DEMOCRATIC COMPUTER WOES….Tapped links today to a (subscription only) Roll Call story about problems the Democratic party is having updating its ancient and creaky computer systems. Given the importance of database marketing these days, you’d think that modernizing these systems would be a slam dunk priority, but apparently not:
The huge database, containing an estimated 150 million voters and known within the party as “Demzilla,” has become a sore spot for some state parties and interest groups who say they were not adequately consulted during its development.
This sounds like a familiar story to me. The company I used to work for relied on a network of distributors and resellers, and they were all fantastically protective about sharing customer names.
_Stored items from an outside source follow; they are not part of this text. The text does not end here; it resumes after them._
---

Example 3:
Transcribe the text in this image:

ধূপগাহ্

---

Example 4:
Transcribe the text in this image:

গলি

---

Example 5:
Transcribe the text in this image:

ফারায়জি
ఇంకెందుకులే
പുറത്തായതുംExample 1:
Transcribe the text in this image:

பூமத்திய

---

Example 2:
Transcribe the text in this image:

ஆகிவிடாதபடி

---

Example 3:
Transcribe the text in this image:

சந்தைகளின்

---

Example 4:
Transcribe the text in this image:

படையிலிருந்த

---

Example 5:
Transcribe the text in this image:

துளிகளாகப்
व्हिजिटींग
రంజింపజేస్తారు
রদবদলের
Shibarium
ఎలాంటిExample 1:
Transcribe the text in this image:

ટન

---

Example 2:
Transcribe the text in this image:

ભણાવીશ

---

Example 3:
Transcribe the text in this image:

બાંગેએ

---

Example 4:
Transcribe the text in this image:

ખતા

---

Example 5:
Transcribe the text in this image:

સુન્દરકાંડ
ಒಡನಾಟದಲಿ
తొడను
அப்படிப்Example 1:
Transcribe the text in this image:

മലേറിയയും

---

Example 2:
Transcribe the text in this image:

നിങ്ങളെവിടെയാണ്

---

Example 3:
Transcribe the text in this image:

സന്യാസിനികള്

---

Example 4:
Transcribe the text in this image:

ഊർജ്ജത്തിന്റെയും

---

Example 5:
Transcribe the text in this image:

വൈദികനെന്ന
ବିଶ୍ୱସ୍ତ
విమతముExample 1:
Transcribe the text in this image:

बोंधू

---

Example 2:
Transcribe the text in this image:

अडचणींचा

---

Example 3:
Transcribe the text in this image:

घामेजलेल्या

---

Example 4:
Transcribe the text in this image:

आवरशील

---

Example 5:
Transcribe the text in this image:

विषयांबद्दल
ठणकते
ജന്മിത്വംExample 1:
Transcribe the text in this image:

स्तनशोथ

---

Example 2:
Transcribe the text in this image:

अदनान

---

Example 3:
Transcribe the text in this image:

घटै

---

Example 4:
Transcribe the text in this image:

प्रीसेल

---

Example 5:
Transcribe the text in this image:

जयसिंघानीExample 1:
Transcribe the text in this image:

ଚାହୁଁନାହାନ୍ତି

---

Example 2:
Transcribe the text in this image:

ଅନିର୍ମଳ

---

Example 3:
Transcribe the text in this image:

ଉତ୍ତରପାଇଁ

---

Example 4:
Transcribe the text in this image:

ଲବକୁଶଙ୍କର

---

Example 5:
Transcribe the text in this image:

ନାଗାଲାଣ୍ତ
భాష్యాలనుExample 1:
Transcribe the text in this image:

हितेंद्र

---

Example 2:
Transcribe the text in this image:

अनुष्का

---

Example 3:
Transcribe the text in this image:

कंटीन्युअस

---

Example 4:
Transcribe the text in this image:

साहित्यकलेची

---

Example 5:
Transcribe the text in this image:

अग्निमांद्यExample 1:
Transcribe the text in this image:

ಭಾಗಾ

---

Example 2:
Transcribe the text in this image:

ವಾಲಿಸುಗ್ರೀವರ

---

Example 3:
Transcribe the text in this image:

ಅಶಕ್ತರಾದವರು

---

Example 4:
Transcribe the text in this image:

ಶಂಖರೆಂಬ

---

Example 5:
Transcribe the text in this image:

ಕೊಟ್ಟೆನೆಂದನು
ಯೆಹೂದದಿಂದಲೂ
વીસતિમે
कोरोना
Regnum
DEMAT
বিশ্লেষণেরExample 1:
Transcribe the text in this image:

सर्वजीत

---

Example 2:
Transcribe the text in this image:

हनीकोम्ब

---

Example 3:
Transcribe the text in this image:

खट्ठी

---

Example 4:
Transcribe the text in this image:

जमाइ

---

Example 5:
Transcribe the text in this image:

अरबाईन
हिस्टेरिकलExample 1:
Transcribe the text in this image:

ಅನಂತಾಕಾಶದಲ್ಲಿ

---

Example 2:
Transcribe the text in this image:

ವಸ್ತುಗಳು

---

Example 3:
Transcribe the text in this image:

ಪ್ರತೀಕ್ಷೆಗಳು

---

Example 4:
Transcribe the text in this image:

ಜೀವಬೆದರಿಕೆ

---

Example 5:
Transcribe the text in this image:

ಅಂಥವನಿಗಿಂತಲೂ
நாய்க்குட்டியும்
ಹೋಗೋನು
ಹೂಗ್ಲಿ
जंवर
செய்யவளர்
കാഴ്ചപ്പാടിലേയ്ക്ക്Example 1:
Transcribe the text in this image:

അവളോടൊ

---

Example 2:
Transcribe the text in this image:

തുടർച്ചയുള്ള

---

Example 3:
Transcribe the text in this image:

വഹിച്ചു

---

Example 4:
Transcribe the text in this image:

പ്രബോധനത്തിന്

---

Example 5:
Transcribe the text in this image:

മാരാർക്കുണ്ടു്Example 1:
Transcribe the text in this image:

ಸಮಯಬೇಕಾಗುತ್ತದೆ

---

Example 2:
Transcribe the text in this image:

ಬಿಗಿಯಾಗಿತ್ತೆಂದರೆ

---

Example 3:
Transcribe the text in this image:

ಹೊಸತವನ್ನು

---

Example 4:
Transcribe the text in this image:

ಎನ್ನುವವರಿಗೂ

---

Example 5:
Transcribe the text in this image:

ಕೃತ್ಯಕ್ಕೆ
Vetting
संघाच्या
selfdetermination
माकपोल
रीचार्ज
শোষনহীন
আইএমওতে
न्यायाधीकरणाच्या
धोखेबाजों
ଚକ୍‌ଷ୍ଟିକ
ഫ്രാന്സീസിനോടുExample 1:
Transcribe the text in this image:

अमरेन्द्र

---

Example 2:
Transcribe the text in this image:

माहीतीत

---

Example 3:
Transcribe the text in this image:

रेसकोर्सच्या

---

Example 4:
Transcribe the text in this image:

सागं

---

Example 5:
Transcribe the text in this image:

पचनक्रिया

Their fear was that we would send out marketing material that would, somehow, cause them problems (perhaps announcing an upgrade that they weren’t yet ready to support, for example).
I imagine something similar is at work here, with state Democratic parties afraid that the national committee will send out a mass mailing that offends Dems in their particular state, or that they will poach donors who might otherwise donate money directly to the state committees.
These fears have to be taken into account, but fundamentally TAPPED is right:
Past experience shows that only parties with big, up-to-date voter databases are capable of waging and winning effective, coordinated national campaigns. Let’s hope the state party chairs get their heads out of their arses.
Like it or not, big, modern, centralized voter databases and marketing operations are the lifeblood of politics today. The state Democratic parties need to realize that.